#### Extract to read
******************************
So, before you plunge into the hectic last days of Christmas preparation,
experience your own oddness. Entertain, for a moment, the idea that Mary is God’s
mummy and in the light of that find out who you really are. Find out what’s
important. This Christmas give yourself away. Be a neighbor, be a brother, be a
sister, be your true self – be the best present anyone can give. And if you have the
chance . . .

Hold a baby to your ear
As you would a shell:
Sounds of centuries you hear
New centuries foretell.

Who can break a baby’s code?
And which is the older –
The listener or his small load?
The held or the holder?
And . . . don’t let the darkness and violence set the agenda. Know that the worst
word isn’t the last word. The baby’s coming and that’s good news.

Closing Prayers:

People are unreasonable, illogical, and self-centered
LOVE THEM ANYWAY

If you do good, people will accuse you of selfish, ulterior motives
DO GOOD ANYWAY

If you are successful, you will win false friends and true enemies
SUCCEED ANYWAY

Honesty and frankness make you vulnerable
BE HONEST AND FRANK ANYWAY

People really need help, but may attack you if you help them
HELP THEM ANYWAY

Give the world the best you have and you may be kicked in the teeth
GIVE THE WORLD YOUR BEST ANYWAY

A Christmas Prayer – For Winchester, 2012

The world waits for the coming
of the Prince of Peace.
Our hearts ache for justice for the poor
and carefree safety for our children;
for laughter in our homes –
the singing and dancing
native to the human spirit.

We thank you for the glorious
sounds of Christmas – tokens of our longing
and signs of your love.

We ask you to bless
the families represented here:

5

the whole ones;
the broken ones;
the scattered ones.

We commend into your gracious keeping
all those caught
in the spiral of violence and poverty –
here at home –
and in other cities –
Jerusalem, Baghdad, Kabul, Damascus, Newtown.

Especially protect the children,
and in your spirit,
help us so rebuild the world for them
so that your joy may fill their hearts
and your peace heal the nations.

Let’s switch off the world’s distorting noise
until we hear our own heart beating.
Let’s listen to its inner rhythm,
whispering, “God is with us.”
Revelation is all around,
showing us that every baby
is well-connected
and every one
the dwelling place of God.

Thanks be to God!

May the angels of God watch over us.
May Mary and all the Saints pray for us.
May the Lord lift up the divine countenance upon us
And give us peace, now, and forevermore.
Amen.

ADVENT III: WINCHESTER CATHEDRAL – Evensong, Sunday, December 16, 2012.

The Very Rev. Alan Jones, dean emeritus, Grace Cathedral, San Francisco, and honorary Canon
of the Cathedral of Our Lady of Chartres.
******************************
#### Task brief
Repeat the passage of the Christmas sermon above starting at "Especially protect the" and ending at "heal the nations.", swapping in "peoples" wherever "nations" appears.

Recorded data
******************************
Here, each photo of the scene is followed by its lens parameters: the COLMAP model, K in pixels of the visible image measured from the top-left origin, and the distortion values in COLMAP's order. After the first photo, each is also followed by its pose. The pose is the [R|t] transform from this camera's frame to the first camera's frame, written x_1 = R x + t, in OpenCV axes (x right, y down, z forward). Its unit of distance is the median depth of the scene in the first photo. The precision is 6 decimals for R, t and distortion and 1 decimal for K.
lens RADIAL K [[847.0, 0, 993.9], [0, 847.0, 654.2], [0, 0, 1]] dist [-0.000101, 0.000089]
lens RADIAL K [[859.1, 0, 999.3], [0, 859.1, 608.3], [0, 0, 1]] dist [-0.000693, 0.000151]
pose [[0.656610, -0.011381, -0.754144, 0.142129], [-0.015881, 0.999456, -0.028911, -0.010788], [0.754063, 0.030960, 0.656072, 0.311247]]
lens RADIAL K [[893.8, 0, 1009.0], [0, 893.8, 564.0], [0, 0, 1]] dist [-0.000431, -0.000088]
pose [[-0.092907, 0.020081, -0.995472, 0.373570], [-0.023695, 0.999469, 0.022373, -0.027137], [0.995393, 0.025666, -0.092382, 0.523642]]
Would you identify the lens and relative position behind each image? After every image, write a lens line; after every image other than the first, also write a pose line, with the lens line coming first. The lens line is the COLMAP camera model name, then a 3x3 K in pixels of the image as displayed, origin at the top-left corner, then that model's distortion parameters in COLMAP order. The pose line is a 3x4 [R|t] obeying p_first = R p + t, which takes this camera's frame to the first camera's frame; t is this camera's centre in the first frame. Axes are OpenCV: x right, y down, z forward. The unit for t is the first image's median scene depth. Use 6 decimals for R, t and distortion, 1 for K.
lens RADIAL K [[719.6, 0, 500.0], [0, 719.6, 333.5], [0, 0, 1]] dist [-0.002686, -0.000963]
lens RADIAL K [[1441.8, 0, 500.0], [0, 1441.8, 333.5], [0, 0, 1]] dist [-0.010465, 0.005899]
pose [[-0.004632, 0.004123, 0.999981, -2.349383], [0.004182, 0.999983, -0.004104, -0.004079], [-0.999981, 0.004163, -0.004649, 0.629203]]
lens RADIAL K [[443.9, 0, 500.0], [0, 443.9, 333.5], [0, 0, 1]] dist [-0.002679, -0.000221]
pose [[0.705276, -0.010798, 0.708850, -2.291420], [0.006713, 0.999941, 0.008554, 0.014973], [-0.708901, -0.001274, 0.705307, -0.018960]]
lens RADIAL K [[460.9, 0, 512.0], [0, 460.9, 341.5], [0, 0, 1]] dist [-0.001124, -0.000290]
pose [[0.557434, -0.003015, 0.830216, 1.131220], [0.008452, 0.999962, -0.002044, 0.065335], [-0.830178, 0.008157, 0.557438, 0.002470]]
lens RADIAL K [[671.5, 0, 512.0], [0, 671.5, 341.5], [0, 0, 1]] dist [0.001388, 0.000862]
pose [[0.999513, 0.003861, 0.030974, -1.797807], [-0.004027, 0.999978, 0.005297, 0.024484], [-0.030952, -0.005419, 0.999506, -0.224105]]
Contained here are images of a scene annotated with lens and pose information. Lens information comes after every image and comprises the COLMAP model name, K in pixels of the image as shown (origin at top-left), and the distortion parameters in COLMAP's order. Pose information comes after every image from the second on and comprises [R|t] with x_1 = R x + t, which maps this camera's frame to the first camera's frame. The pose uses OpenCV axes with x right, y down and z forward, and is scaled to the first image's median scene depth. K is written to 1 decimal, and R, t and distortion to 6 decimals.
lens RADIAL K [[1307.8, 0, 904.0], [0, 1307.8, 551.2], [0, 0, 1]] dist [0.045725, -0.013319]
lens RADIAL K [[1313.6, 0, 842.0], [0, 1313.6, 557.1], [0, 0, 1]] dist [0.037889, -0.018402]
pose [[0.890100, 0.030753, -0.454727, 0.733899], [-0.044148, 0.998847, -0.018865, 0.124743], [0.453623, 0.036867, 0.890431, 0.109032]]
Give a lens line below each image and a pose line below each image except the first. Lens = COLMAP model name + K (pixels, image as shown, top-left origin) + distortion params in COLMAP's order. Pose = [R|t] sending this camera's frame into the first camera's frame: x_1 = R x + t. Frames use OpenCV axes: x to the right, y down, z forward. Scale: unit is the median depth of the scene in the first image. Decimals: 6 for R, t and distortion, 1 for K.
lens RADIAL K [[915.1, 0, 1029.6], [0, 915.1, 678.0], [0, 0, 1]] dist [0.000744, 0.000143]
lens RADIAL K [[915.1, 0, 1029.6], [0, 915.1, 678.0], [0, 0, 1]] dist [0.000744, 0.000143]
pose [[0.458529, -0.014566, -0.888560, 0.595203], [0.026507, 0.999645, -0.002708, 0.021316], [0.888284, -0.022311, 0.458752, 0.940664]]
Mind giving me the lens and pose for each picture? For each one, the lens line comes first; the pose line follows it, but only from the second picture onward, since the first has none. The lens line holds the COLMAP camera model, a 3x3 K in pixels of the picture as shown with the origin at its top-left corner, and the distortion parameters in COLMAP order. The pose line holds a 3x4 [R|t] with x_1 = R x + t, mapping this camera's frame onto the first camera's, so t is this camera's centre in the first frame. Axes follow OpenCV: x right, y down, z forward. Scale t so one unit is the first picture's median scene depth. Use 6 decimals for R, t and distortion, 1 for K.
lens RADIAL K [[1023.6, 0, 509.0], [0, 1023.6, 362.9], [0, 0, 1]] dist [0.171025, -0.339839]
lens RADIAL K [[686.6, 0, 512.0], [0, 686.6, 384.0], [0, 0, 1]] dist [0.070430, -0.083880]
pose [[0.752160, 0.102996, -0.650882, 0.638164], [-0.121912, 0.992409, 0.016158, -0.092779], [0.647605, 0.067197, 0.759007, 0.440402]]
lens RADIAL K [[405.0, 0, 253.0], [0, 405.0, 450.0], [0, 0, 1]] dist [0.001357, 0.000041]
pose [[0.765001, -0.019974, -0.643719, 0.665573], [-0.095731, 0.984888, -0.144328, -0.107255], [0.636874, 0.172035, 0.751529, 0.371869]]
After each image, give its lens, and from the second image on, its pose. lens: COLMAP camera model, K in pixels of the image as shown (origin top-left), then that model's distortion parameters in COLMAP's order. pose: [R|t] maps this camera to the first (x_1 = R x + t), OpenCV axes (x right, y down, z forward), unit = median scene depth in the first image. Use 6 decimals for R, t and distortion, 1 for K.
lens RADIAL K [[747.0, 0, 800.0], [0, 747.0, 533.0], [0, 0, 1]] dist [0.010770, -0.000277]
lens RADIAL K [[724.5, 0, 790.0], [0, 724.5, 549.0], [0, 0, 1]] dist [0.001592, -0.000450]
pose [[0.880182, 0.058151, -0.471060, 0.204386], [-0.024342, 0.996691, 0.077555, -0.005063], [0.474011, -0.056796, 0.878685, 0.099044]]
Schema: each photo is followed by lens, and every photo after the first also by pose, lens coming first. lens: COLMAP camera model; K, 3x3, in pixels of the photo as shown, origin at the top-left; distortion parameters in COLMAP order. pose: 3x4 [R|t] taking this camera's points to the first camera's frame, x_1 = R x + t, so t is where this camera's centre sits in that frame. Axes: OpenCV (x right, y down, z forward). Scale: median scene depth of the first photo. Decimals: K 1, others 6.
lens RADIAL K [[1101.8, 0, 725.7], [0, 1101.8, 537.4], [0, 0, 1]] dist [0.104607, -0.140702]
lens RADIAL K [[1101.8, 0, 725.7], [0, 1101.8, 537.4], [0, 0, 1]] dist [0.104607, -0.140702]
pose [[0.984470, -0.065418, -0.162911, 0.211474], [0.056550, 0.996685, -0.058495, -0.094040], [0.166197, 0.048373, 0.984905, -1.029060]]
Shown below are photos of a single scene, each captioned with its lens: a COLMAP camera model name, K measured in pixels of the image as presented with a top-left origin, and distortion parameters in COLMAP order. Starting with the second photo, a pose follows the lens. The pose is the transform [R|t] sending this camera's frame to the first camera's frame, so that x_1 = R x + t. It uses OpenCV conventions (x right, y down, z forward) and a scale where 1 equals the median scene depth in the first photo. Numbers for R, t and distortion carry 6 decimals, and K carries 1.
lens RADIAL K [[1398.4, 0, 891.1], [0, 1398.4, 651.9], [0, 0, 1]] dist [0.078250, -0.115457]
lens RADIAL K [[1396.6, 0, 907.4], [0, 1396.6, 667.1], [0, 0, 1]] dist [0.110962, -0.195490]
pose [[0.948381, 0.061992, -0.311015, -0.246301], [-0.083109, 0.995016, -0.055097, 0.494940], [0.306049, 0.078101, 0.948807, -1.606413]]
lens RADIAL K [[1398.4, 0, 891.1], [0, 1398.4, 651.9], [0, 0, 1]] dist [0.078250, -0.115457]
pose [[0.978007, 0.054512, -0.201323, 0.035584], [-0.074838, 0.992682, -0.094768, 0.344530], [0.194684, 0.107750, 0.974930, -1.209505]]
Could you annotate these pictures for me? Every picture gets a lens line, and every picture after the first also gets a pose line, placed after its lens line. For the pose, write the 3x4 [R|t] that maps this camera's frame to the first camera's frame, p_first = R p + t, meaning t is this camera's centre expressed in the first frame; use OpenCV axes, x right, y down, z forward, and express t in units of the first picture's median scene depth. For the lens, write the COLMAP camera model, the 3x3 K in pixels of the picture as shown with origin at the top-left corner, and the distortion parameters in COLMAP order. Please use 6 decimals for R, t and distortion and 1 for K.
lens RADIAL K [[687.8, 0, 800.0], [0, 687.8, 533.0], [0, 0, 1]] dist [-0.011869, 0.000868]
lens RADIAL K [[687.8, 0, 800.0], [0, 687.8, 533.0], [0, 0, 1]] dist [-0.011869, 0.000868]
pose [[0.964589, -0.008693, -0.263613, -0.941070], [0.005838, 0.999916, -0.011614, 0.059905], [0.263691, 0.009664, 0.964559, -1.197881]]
******************************
#### Answer for this exercise
Especially protect the children,
and in your spirit,
help us so rebuild the world for them
so that your joy may fill their hearts
and your peace heal the peoples.